I decided to do some research and see how other people were doing their jump backs so went to the revered source of you tube and searched for yoga jump back. This revealed a few clips, all of which did seem to have the yogi/ini place their hands forward, taking the arms to about 25 degrees from vertical. I had a quick look in David Swensen’s book, but his stills don’t really tell a very good story; in his first image he has his arms vertical and there isn’t a photo of him lifting off before jumping back. Gregor Mahler however, seems to have his hands slightly forward; his comment doesn’t mention hand placement but stresses the importance of the inhalation in inspiring the lift, and also the engagement of the bandhas. Anyway, enough of that!

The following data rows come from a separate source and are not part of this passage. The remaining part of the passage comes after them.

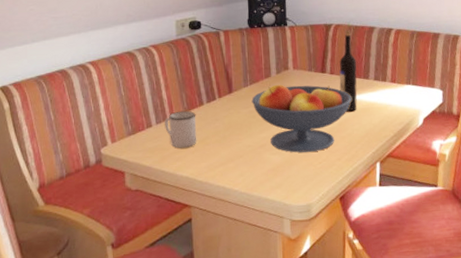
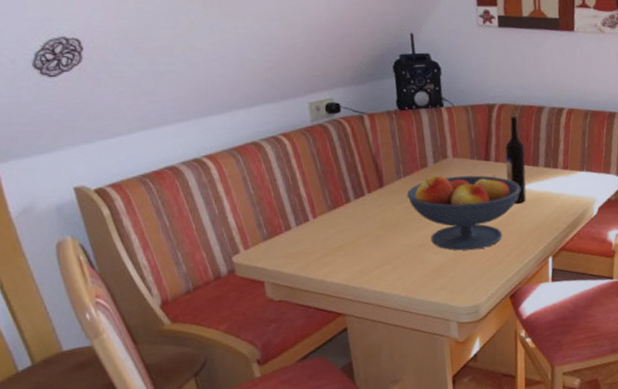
mug: present [165,110,197,148] -> none [306,209,347,252]

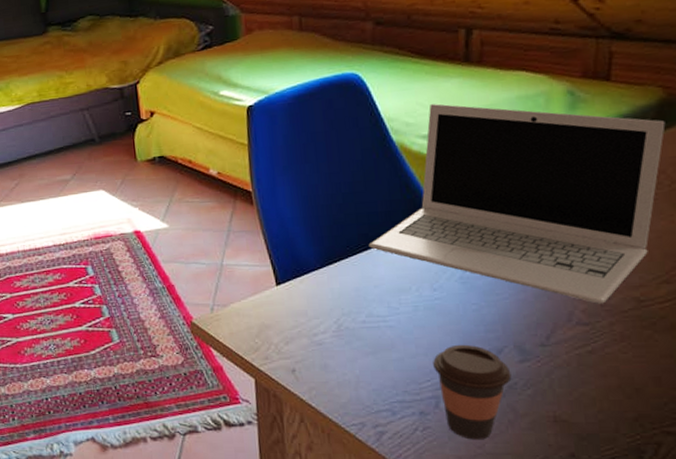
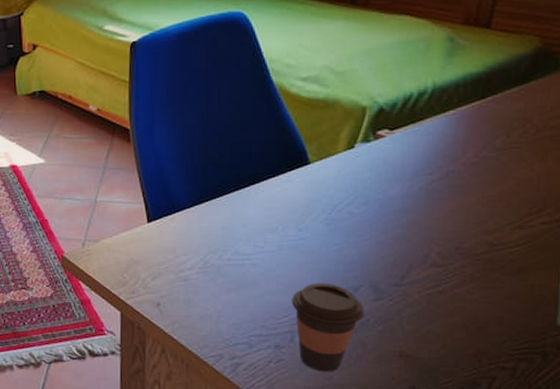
laptop: present [368,103,666,304] -> none [240,46,538,247]

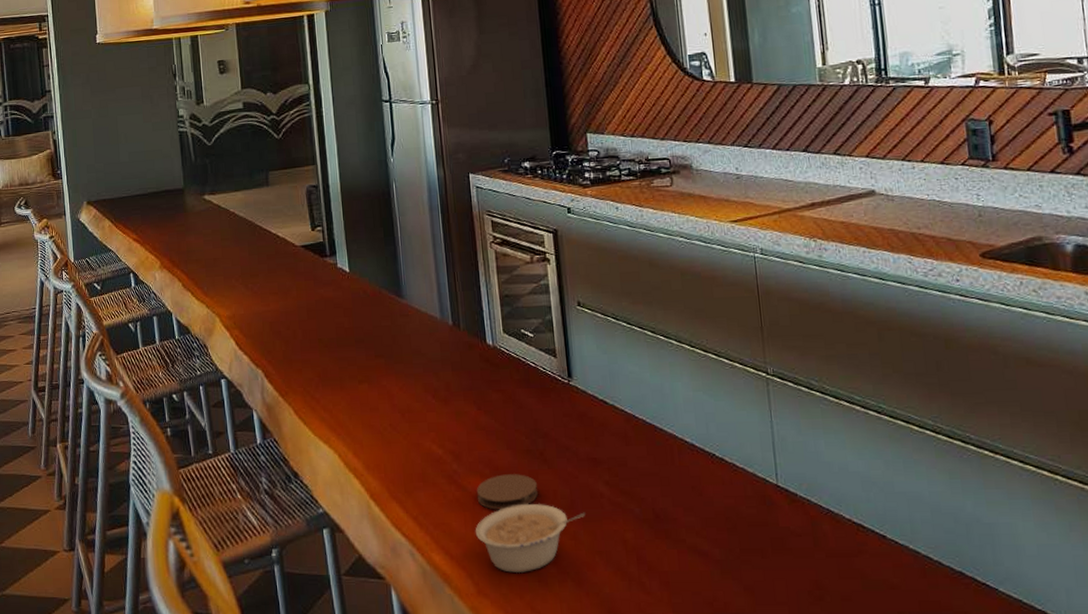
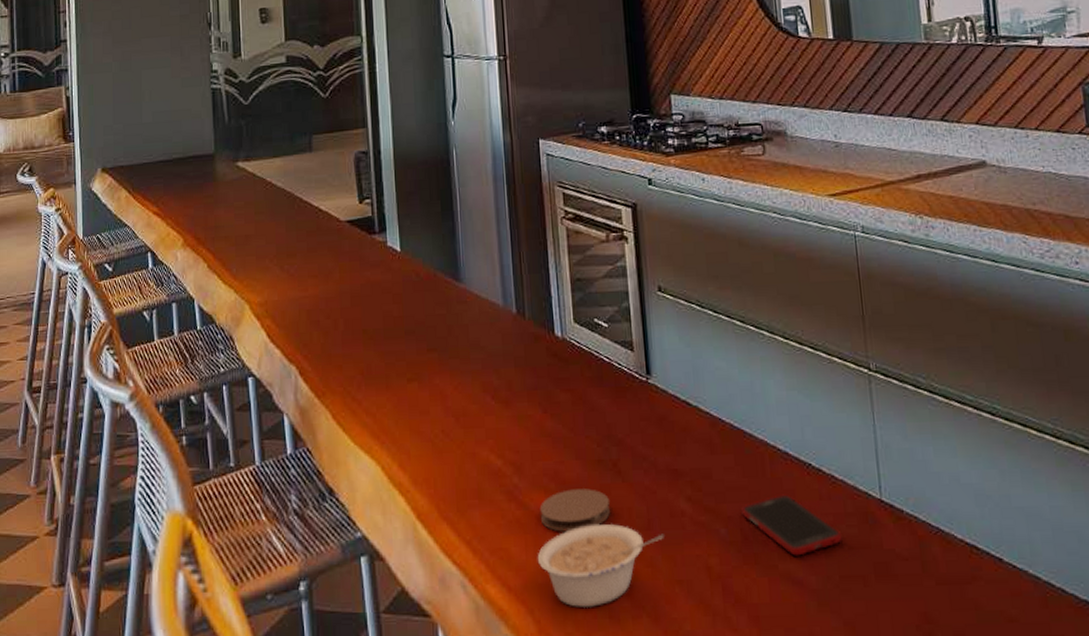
cell phone: none [653,479,743,532] -> present [741,494,842,556]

Practice has been quite good over the last couple of days; I revisited my theory about yoga after dancing, but haven’t had the same stiffness in the hips, just slight tightness in the hip flexors. The shala is a nice temperature this week; warm enough to promote flexibility but not so hot as to leave me sweating profusely!

Somewhat surprisingly, I have started to enjoy backbending – who would have thought? Finally I seem to be moving the bend out of the lumber and into the thoracic spine and am not feeling the horrible pinch in the lower spine. I am still doing the same back bend warm up with a shoulderstand-bridge thing concentrating on really engaging the quads to get the lift. I hope this is promoting some strength in the quads and stretching the hip flexors. I am also managing to get slightly better hand placement when I come into full urdhva dhanurasana, but it’s a compromise. My hands are pointing forwards rather than inward, but I think they are further away from my feet, this compromise also minimises the aggravation to my right shoulder, which I think is a result of pushing up into back bend. Drop backs have been OK too! Outside practice my thoracic spine is feeling quite tender, although not painful.

Well, it’s now nearly 8.30 and I want an early night as I have been out late the last two nights dancing and I need more than 6 hours sleep. I have been grumpy all day due said lack of sleep!